EVERYONE knows that reconciliation is the main challenge for Sri Lanka. But few would know what to do about it and present it in a concise format. In this respect one of Sri Lanka’s own raised some interesting points that put the onus beyond the Government in reconciling ethnicities.
Head of International Centre for Political Violence and Terrorism Research at the Nanyang Technological University of Singapore Prof. Rohan Gunaratne is a renowned international terrorism expert. Addressing a gathering of the business community on Monday at the Ceylon Chamber of Commerce (CCC), Prof. Gunaratne called on the private sector to actively take part in reconciliation by recruiting former LTTE cadres and investing in the north and east without waiting on the Government.
Among the interesting points he raised was the need for fostering a Sri Lankan ethnic identity. Recalling the many politicians who tagged themselves along ethnic lines to represent Tamil, Sinhala or Muslim nationalism since independence caused divisions, he insisted that the reconciliation process needed politicians to move beyond these boundaries.
Fostering understanding would be easier if there were Sinhala politicians who cared about Tamil and Muslim people while Tamil politicians cared about Muslim and Sinhala communities. Building understanding for common good rather than ethnic based nationalism was advocated by him and utopian as the idea may sound, it would move the different communities together.

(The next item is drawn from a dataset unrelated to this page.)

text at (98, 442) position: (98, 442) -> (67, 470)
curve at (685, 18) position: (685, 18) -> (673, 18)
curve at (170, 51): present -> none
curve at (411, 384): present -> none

The second point that he emphasised on was the challenge to construct a moderate Tamil political mainstream that would give voice to a wider range of ideas and embody pluralism. In this way, he summarised, the Tamil people would have a channel to get their views across without limiting themselves to being represented by a few elements that may be seen as extremist.
Making a strong statement about the active external LTTE organisations that are still operational abroad, Prof. Gunaratne called on the Government to engage, especially with the international media so that the rehabilitation progress is relayed to the rest of the world. Establishing a competent media arm in the External Affairs Ministry that would respond, pre-empt and engage with the local and international media was strongly promoted by him.
Critical South Indian politicians and international community members should likewise be able to maintain a dialogue with the Government in his opinion so that biased reports, such as those that helped formulate the controversial UN report, would be dealt with before they cause irreparable harm to Sri Lanka’s reputation.
Reconciliation can also be fuelled by the private sector, in his view. Speedy investment in the north and east along with employing conflict-affected people including former cadres would make significant inroads to healing the breaches created by conflict. Assisting social integration and acceptance of these people is crucial to establishing normalcy along with a good standard of life. Former cadres cannot be expected to only become farmers and fishermen. Therefore, companies can work with the Terrorism Investigation Department (TID) to provide employment to rehabilitated cadres.
Terming the Tamil Diaspora as the “greatest untapped resource of Sri Lanka,” Prof. Gunaratne called on the Government to encourage them to invest in the war-affected areas so that more economic opportunities can be created. Aiding the reconciliation process without waiting on the Government is the responsibility of every citizen. In this instance the private sector along with business chambers and civil society can lead by example.